Dikemas dengan kandungan asam sitrat dan asam malic, tomat maupun produk olahan tomat seperti saus, sup, dan jus bisa membuat lambung memproduksi asam lambung terlalu banyak (senyawa yang bertanggung jawab untuk menghancurkan makanan). Dan saat volumenya sudah terlalu tinggi, asam lambung akan dipaksa naik kembali ke kerongkongan. Sayangnya, tidak ada yang bisa terlalu banyak kamu lakukan untuk menyiasatinya. Bahkan dengan memasak tomat sekalipun, tidak akan bisa mengurangi keasamannya secara cukup signifikan untuk mencegah asam lambung. Jadi, jika kamu membuat pizza/ pasta, maka jangan gunakan tomat untuk sausnya.

  1. Buah Citrus

Sebuah penelitian menunjukkan bahwa membatasi asupanmu akan makanan yang bersifat asam, bisa meredakan gejala asam lambung (seperti kesulitan saat menelan makanan dan sensasi terbakar di ulu hati). Jika kamu memutuskan untuk membatasinya, menghentikan asupan buah citrus adalah yang terbaik. “Mengkonsumsi jus lemon hampir setara dengan menuangkan asam lambung tawar ke dalam perutmu.” Ujar Jeremy Tian Ph. D, MD. Bagaimanapun juga, buah citrus lain seperti jeruk dan jeruk bali juga bisa memperparah gejalanya. Jika kamu sangat ngidam buah yang berwarna cerah dan juicy, lebih baik pilihlah saja nanas. Cukup makan sepotong kecil saja terlebih dulu. Meski secara teknis nanas bukan termasuk buah citrus, tapi nanas mengandung potensi asam sitrat yang juga bisa merangsang lambung.

  1. Bawang Bombay

Menjauhlah dari bawang Bombay. Kaitan antara bawang Bombay dan asam lambung sangatlah jelas. Bukan hanya hal itu bisa menurunkan tekanan yang bisa semakin mendekatkan kerongkongan dan lambung, namun berdasarkan penelitian Oklahoma Foundation for Digestive Research pada pasien asam lambung, mengkonsumsi bawang Bombay bisa meningkatkan jumlah waktu bagi perut memiliki pH kurang dari 4 (semakin rendah jumlah pH, semakin tinggi keasamnnya), dan memperparah sensasi terbakar dan sendawa. Sayangnya, memasak bawang Bombay tidak terlalu berpengaruh pada tingkat keasamannya.

  1. Minuman berkarbonasi

Berapa banyak minuman berkarbonasi yang kamu minum, bisa jadi pemrediksi besar bagi resiko asam lambungmu. Gas yang dikeluarkan dari minuman berkarbonasi bisa meningkatkan tekanan lambung. Pada dasarnya, semua gelembung soda ini akan mulai menekan perutmu, meregangakannya, dan memaksa sfingter esophagus untuk terbuka. Dan kamu perlu tahu, minuman bersoda mungkin juga memberikan lebih banyak masalah buruk yang lain. Beberapa diantaranya mengandung kafein (di mana bagi sebagian orang ini bisa memicu gejala asam lambung), dan juga memiliki tingkat keasaman yang tinggi.

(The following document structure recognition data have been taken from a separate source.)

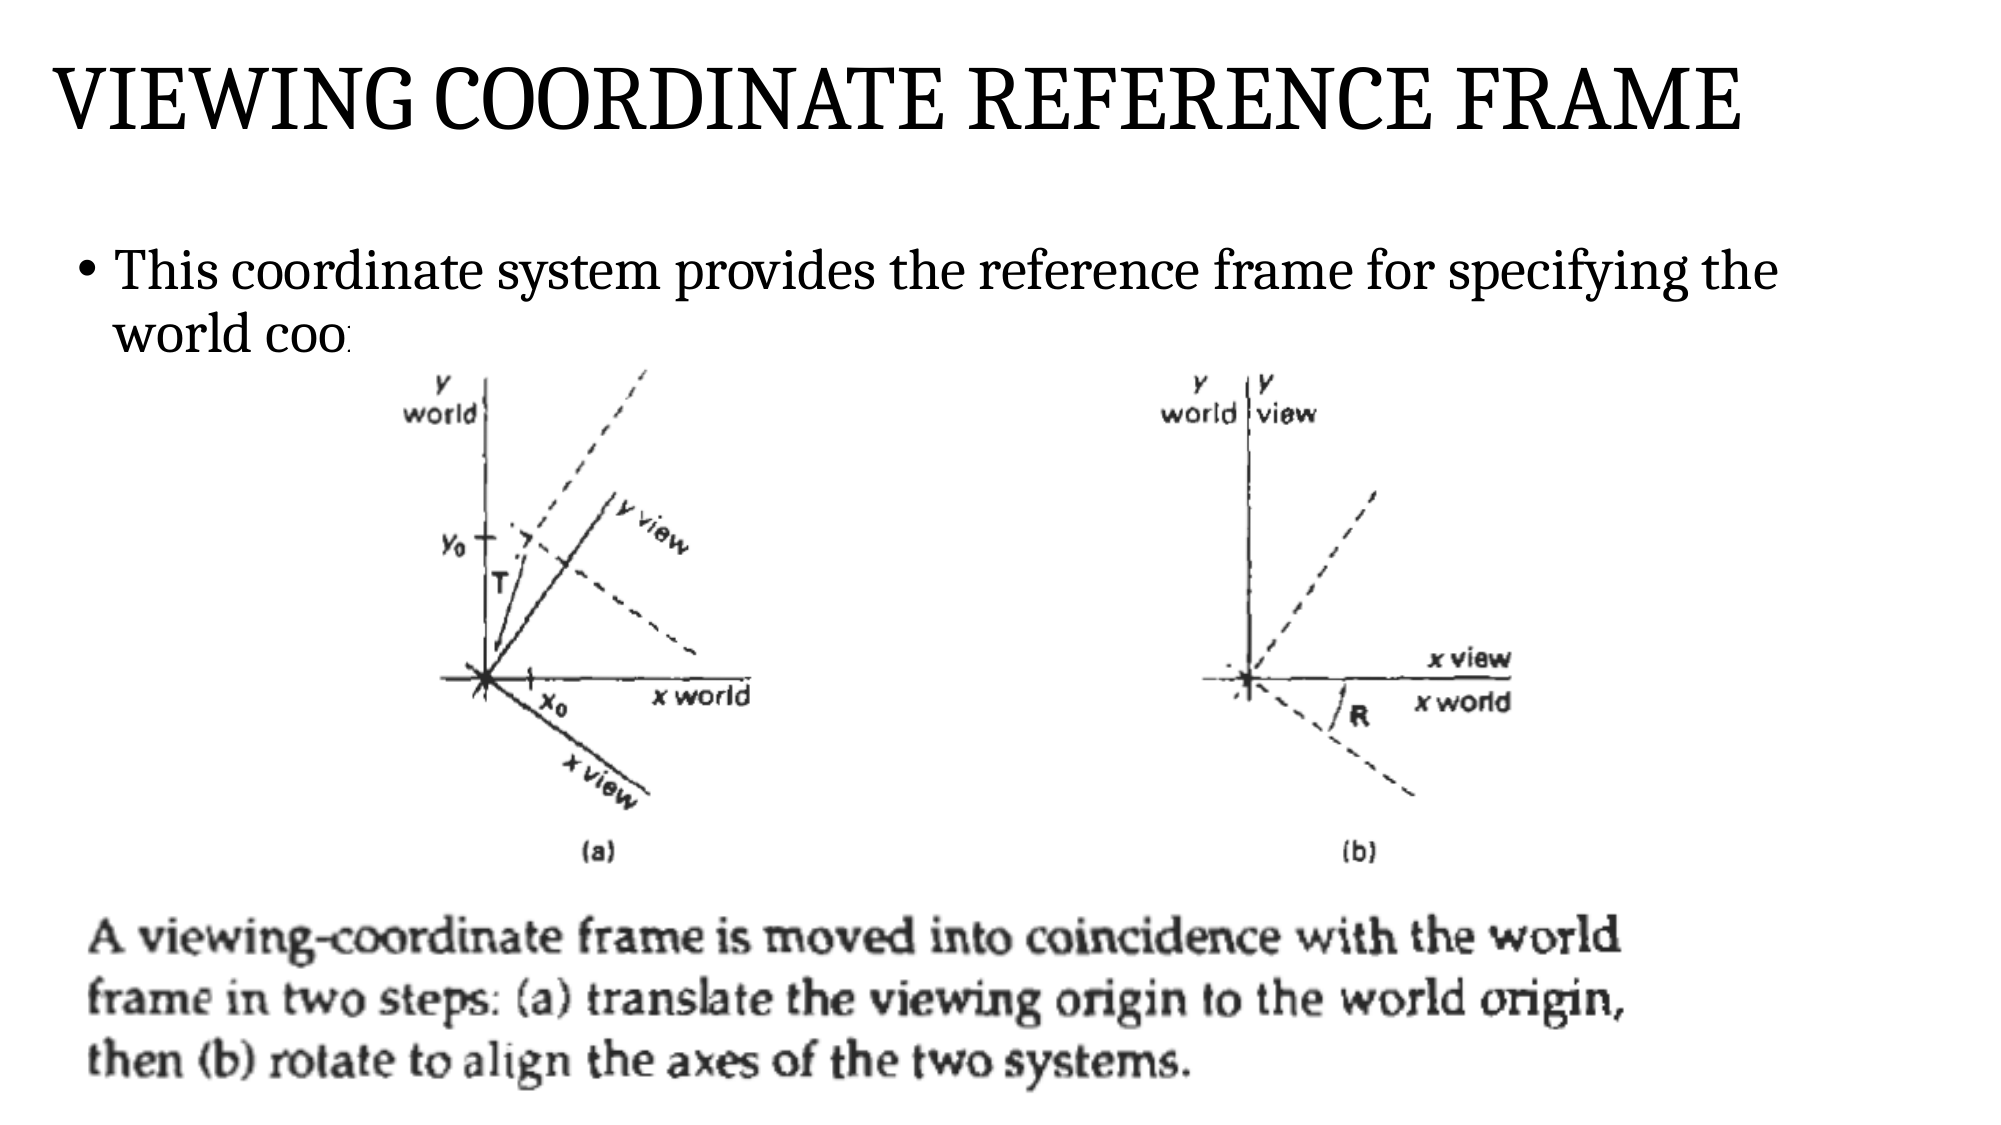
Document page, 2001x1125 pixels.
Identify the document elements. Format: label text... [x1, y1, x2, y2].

picture [87, 908, 1706, 1125]
picture [349, 309, 1563, 894]
title VIEWING COORDINATE REFERENCE FRAME [37, 12, 1900, 188]
list This coordinate system provides the reference frame for specifying the world coordinate window [62, 231, 1938, 1125]
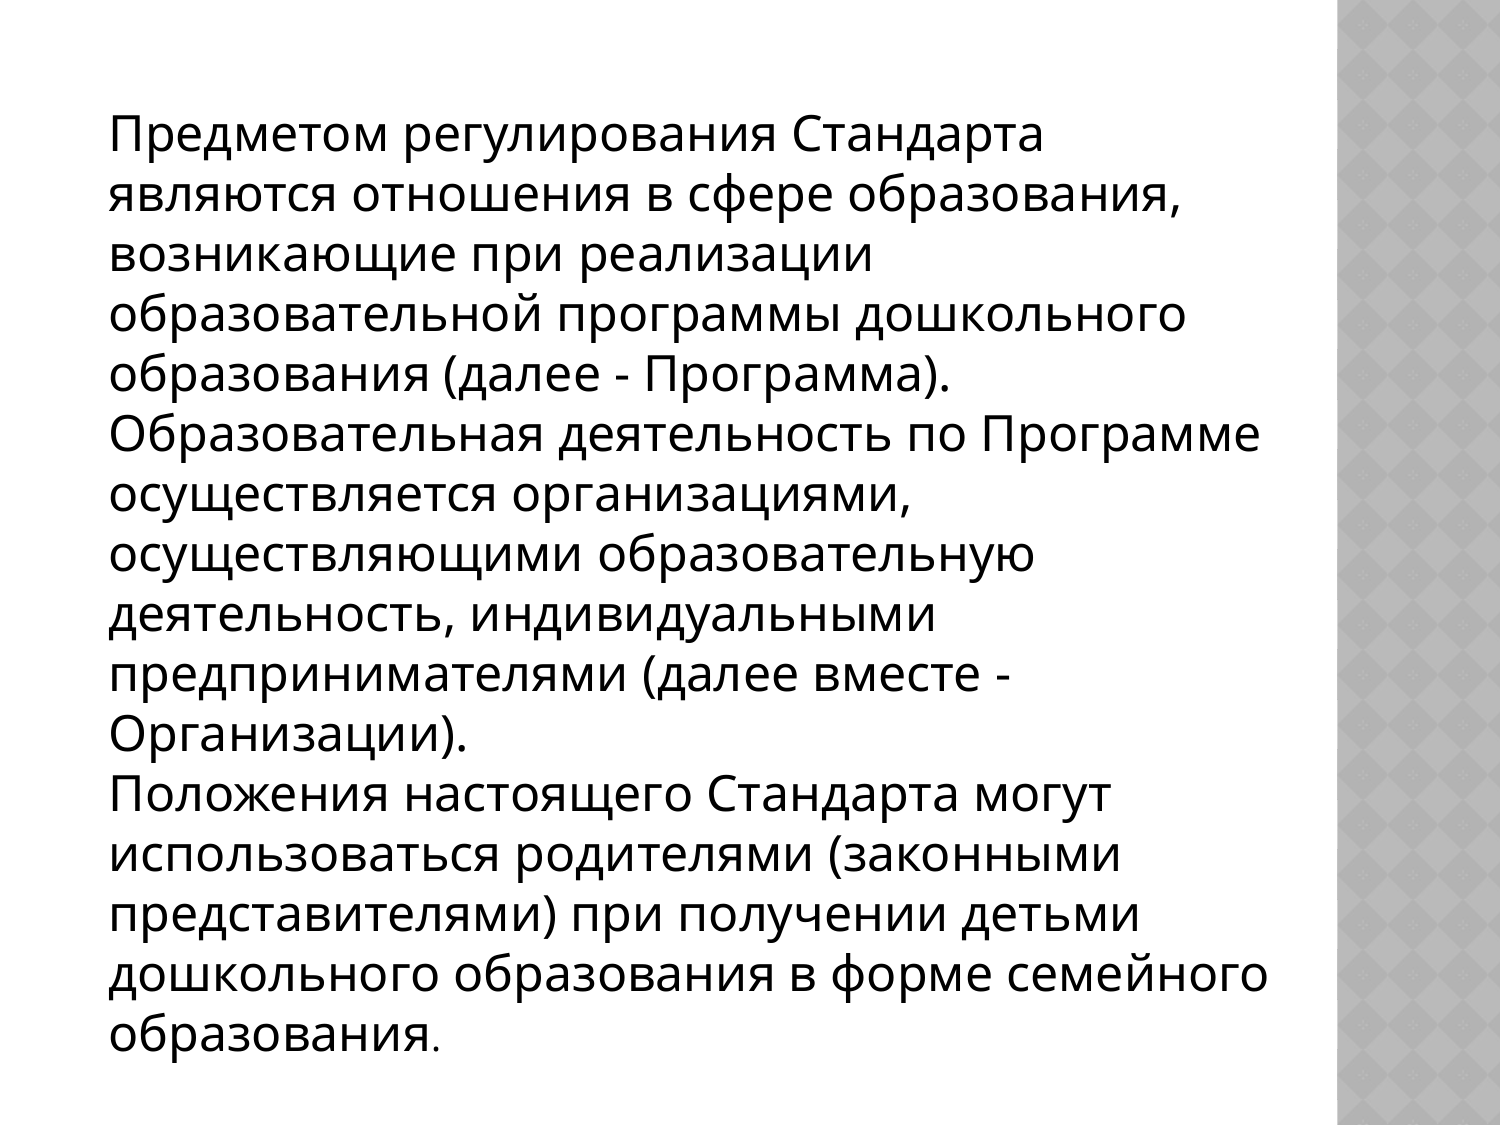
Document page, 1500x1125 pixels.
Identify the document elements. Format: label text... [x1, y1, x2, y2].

text_box Предметом регулирования Стандарта являются отношения в сфере образования, возникающие при реализации образовательной программы дошкольного образования (далее - Программа). Образовательная деятельность по Программе осуществляется организациями, осуществляющими образовательную деятельность, индивидуальными предпринимателями (далее вместе - Организации). Положения настоящего Стандарта могут использоваться родителями (законными представителями) при получении детьми дошкольного образования в форме семейного образования. [93, 93, 1301, 1125]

Dan minuman diet soda, cenderung lebih buruk lagi, karena biasanya memiliki kadar pH antara 2,5 dan 3,7.

  1. Makanan pedas

Ini merupakan salah satu makanan pemicu asam lambung paling umum yang sering dikeluhkan oleh pasien. Namun penelitian menunjukkan bahwa makanan pedas tidak mempengaruhi tekanan yang memancing sfingter esophagus menutup. Masalah utamanya lebih mengarah kepada makanan pedas bisa mengiritasi kerongkongan. Apalagi jika dalam makanan tersbut juga terdapat bawang Bombay, maka akan lebih memperparah gejalanya.

  1. Makanan Berlemak

Lemak akan dicerna secara perlahan, yang berarti akan menghabiskan lebih banyak waktu bertahan di dalam perut, memberikan asam lambung lebih banyak kesempatan untuk semakin naik ke kerongkongan. Selain itu, masalah yang lebih besar berkaitan makanan berlemak tinggi dan rendah gizi tentu saja dengan peningkatan berat badan. Penelitian yang diterbitkan dalam Alimentary Pharmology & Terapeutics menunjukkan bahwa obesitas, menyebabkan disfungsi esophagus yang berkaitan dengan gejala asam lambung. Jika kamu tetap ingin makanan berlemak, makanlah dalam porsi yang kecil dan usahakan setidaknya beberapa jam sebelum tidur, agar kamu tidak merasakan sensasi terbakar di tengah malam.

  1. Kopi

Meski para ahli belum yakin apa alasan sebenarnya, namun saat kopi dikonsumsi dalam jumlah besar, bisa meningkatkan peluang terjadinya gejala asam lambung. Jika kamu ingin minum kopi, dianjurkan untuk memilih kopi yang disangrai agak gosong karena mereka cenderung lebih sedikit keasamannya, dan batasi hanya satu cangkir saja.